The chief archaeologist, a young woman sent up by the national authorities, brought in an outsourced team to analyse all of it then unearth and remove everything of potential value to the depth required by law. Anything deeper than that, the agreed stratum limit of the digital era, belonged to future historians with more time and better technology.
Historically, green belts tended to yield pre-industrial artefacts from many hundreds of years ago, but very little so-called green land nowadays was unreclaimed – and the once-paved layers below were likely to contain the kinds of remains they were looking for. The past had always been a rich source of inferred information – the possible truths of buried architectures and designs, and what the evidence suggested about practices and customs – but now the human race could also retrieve recorded information, on trashed hard drives and any manner of discarded digital devices from ages gone by that science could now restore. In such a fashion, much that wasn't previously online was being recovered, processed and continually inputted to the creation of a virtual history, the world's greatest ever simulacrum of itself.
Dr Grady never gave her first name to the construction crew, already on site, with whom she had to liaise. 'Call me Grady,' was all she said, and none of them overheard any of her own team address her by any other name or term. 'Grady, I've got those stats ready.' 'Grady, take a look at this.' 'Something interesting in sector K, Grady.' It was all business with her. Grady remained not detached but certainly impersonal throughout the dig. Whether squinting at diagrams on a screen or getting dirt under her fingernails, her focus on the work was mechanistic and obsessively thorough, to the point where the construction crew wondered if she was as human as she looked.
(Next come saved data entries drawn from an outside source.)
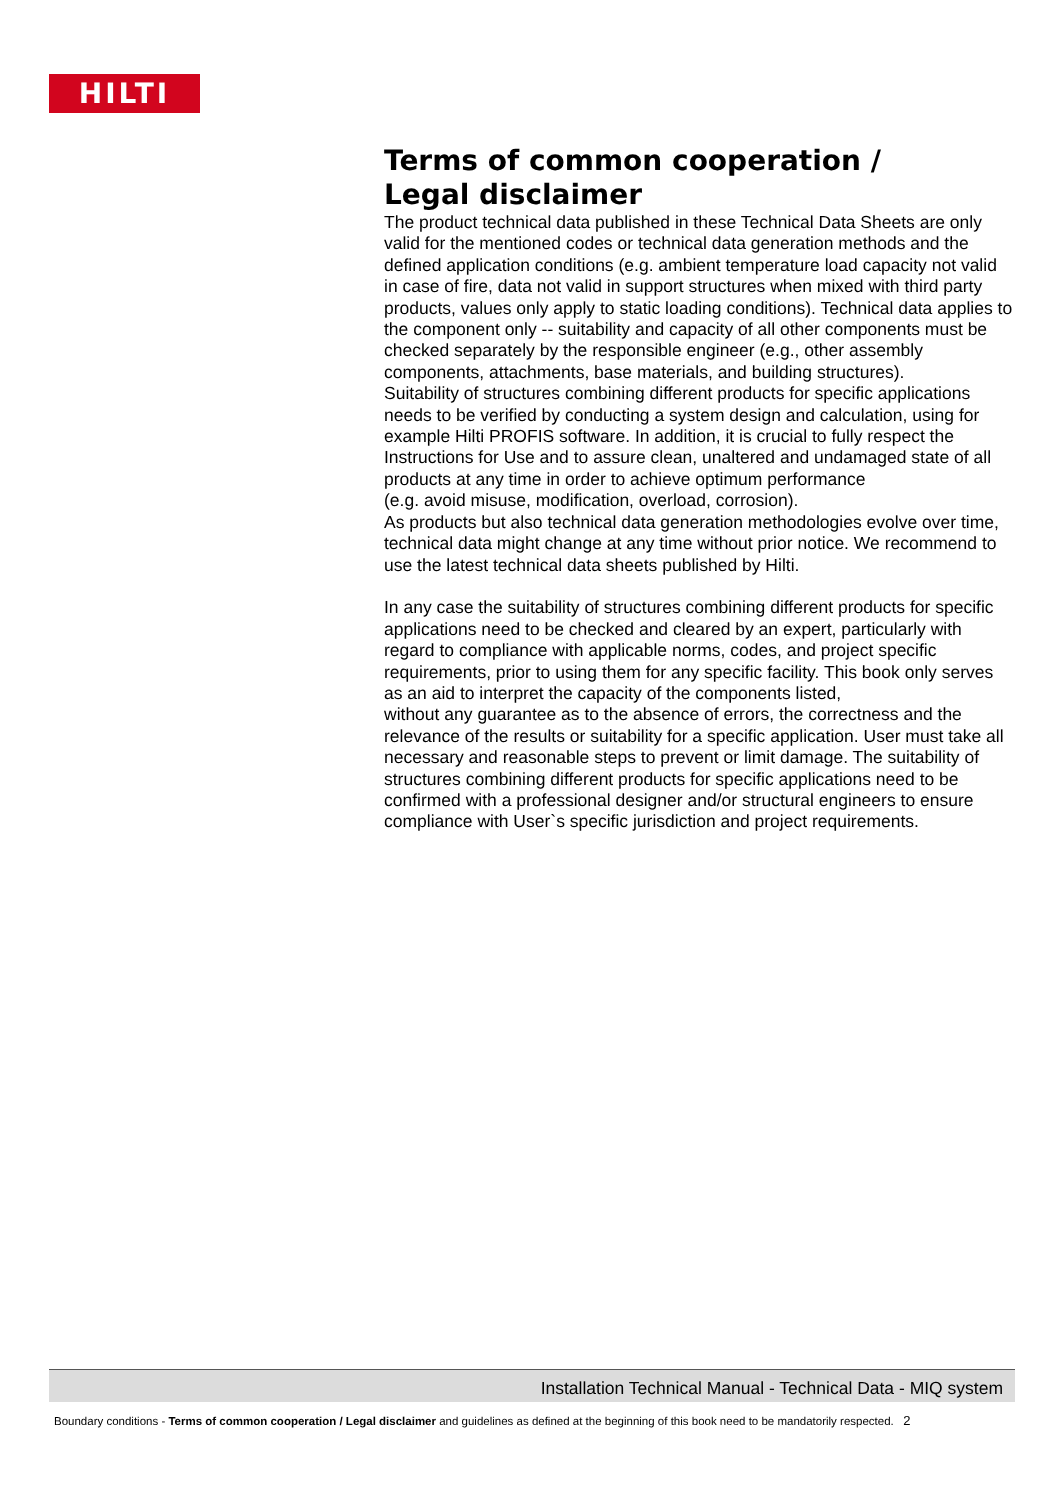HILTI
Terms of common cooperation /
Legal disclaimer
The product technical data published in these Technical Data Sheets are only valid for the mentioned codes or technical data generation methods and the defined application conditions (e.g. ambient temperature load capacity not valid in case of fire, data not valid in support structures when mixed with third party products, values only apply to static loading conditions). Technical data applies to the component only -- suitability and capacity of all other components must be checked separately by the responsible engineer (e.g., other assembly components, attachments, base materials, and building structures).
Suitability of structures combining different products for specific applications needs to be verified by conducting a system design and calculation, using for example Hilti PROFIS software. In addition, it is crucial to fully respect the Instructions for Use and to assure clean, unaltered and undamaged state of all products at any time in order to achieve optimum performance
(e.g. avoid misuse, modification, overload, corrosion).
As products but also technical data generation methodologies evolve over time, technical data might change at any time without prior notice. We recommend to use the latest technical data sheets published by Hilti.
In any case the suitability of structures combining different products for specific applications need to be checked and cleared by an expert, particularly with regard to compliance with applicable norms, codes, and project specific requirements, prior to using them for any specific facility. This book only serves as an aid to interpret the capacity of the components listed,
without any guarantee as to the absence of errors, the correctness and the relevance of the results or suitability for a specific application. User must take all necessary and reasonable steps to prevent or limit damage. The suitability of structures combining different products for specific applications need to be confirmed with a professional designer and/or structural engineers to ensure compliance with User`s specific jurisdiction and project requirements.
Installation Technical Manual - Technical Data - MIQ system
Boundary conditions - Terms of common cooperation / Legal disclaimer and guidelines as defined at the beginning of this book need to be mandatorily respected. 2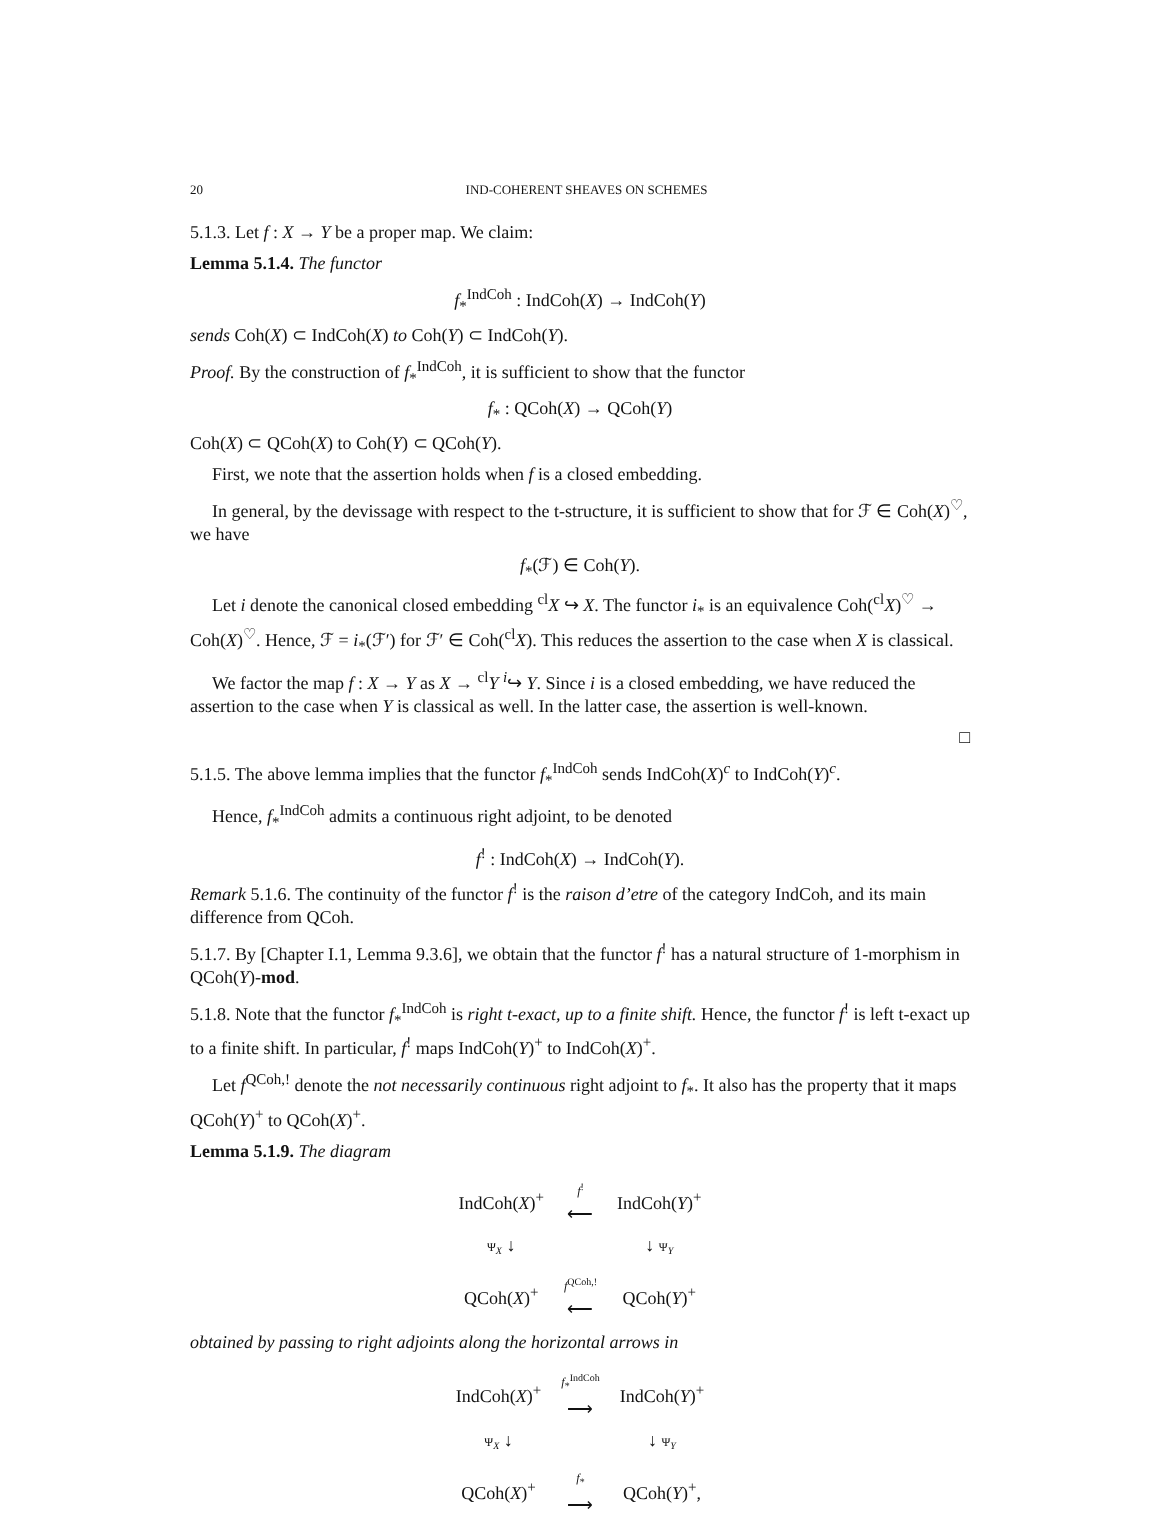20 IND-COHERENT SHEAVES ON SCHEMES
5.1.3. Let f : X → Y be a proper map. We claim:
Lemma 5.1.4. The functor
f<sub>*</sub><sup>IndCoh</sup> : IndCoh(X) → IndCoh(Y)
sends Coh(X) ⊂ IndCoh(X) to Coh(Y) ⊂ IndCoh(Y).
Proof. By the construction of f<sub>*</sub><sup>IndCoh</sup>, it is sufficient to show that the functor
f<sub>*</sub> : QCoh(X) → QCoh(Y)
Coh(X) ⊂ QCoh(X) to Coh(Y) ⊂ QCoh(Y).
First, we note that the assertion holds when f is a closed embedding.
In general, by the devissage with respect to the t-structure, it is sufficient to show that for ℱ ∈ Coh(X)<sup>♡</sup>, we have
f<sub>*</sub>(ℱ) ∈ Coh(Y).
Let i denote the canonical closed embedding <sup>cl</sup>X ↪ X. The functor i<sub>*</sub> is an equivalence Coh(<sup>cl</sup>X)<sup>♡</sup> → Coh(X)<sup>♡</sup>. Hence, ℱ = i<sub>*</sub>(ℱ′) for ℱ′ ∈ Coh(<sup>cl</sup>X). This reduces the assertion to the case when X is classical.
We factor the map f : X → Y as X → <sup>cl</sup>Y <sup>i</sup>↪ Y. Since i is a closed embedding, we have reduced the assertion to the case when Y is classical as well. In the latter case, the assertion is well-known.
□
5.1.5. The above lemma implies that the functor f<sub>*</sub><sup>IndCoh</sup> sends IndCoh(X)<sup>c</sup> to IndCoh(Y)<sup>c</sup>.
Hence, f<sub>*</sub><sup>IndCoh</sup> admits a continuous right adjoint, to be denoted
f<sup>!</sup> : IndCoh(X) → IndCoh(Y).
Remark 5.1.6. The continuity of the functor f<sup>!</sup> is the raison d’etre of the category IndCoh, and its main difference from QCoh.
5.1.7. By [Chapter I.1, Lemma 9.3.6], we obtain that the functor f<sup>!</sup> has a natural structure of 1-morphism in QCoh(Y)-mod.
5.1.8. Note that the functor f<sub>*</sub><sup>IndCoh</sup> is right t-exact, up to a finite shift. Hence, the functor f<sup>!</sup> is left t-exact up to a finite shift. In particular, f<sup>!</sup> maps IndCoh(Y)<sup>+</sup> to IndCoh(X)<sup>+</sup>.
Let f<sup>QCoh,!</sup> denote the not necessarily continuous right adjoint to f<sub>*</sub>. It also has the property that it maps QCoh(Y)<sup>+</sup> to QCoh(X)<sup>+</sup>.
Lemma 5.1.9. The diagram
| IndCoh( X )<sup>+</sup> | f<sup>!</sup> ⟵ | IndCoh( Y )<sup>+</sup> |
| Ψ<sub>X</sub> ↓ | | ↓ Ψ<sub>Y</sub> |
| QCoh( X )<sup>+</sup> | f<sup>QCoh,!</sup> ⟵ | QCoh( Y )<sup>+</sup> |
obtained by passing to right adjoints along the horizontal arrows in
| IndCoh( X )<sup>+</sup> | f<sub>*</sub><sup>IndCoh</sup> ⟶ | IndCoh( Y )<sup>+</sup> |
| Ψ<sub>X</sub> ↓ | | ↓ Ψ<sub>Y</sub> |
| QCoh( X )<sup>+</sup> | f<sub>*</sub> ⟶ | QCoh( Y )<sup>+</sup>, |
The depth of the interesting object in sector K suggested it dated back to the turn of the millennium. The scans showed a chaotic mosaic of hundreds of bits and pieces of detritus, abandoned layer on layer through the ages, within the footprint of the new build, but the work of Grady's analysts, to isolate any elements indicating the presence of microchips, was restricted to above the limit of the digital stratum, where only a couple of handfuls of items seemed to deserve their attention. One of the elements they were tracking for, gold, had been detected inside the object in sector K.
'The interesting thing about this is that it's buried inside a stainless-steel container, and if you look at the striation patterns in the ground around it, it looks like it was placed there deliberately,' said the analyst over Grady's shoulder, leaving her to draw the obvious conclusion.
'Is it a capsule?' she said, looking up from the screen.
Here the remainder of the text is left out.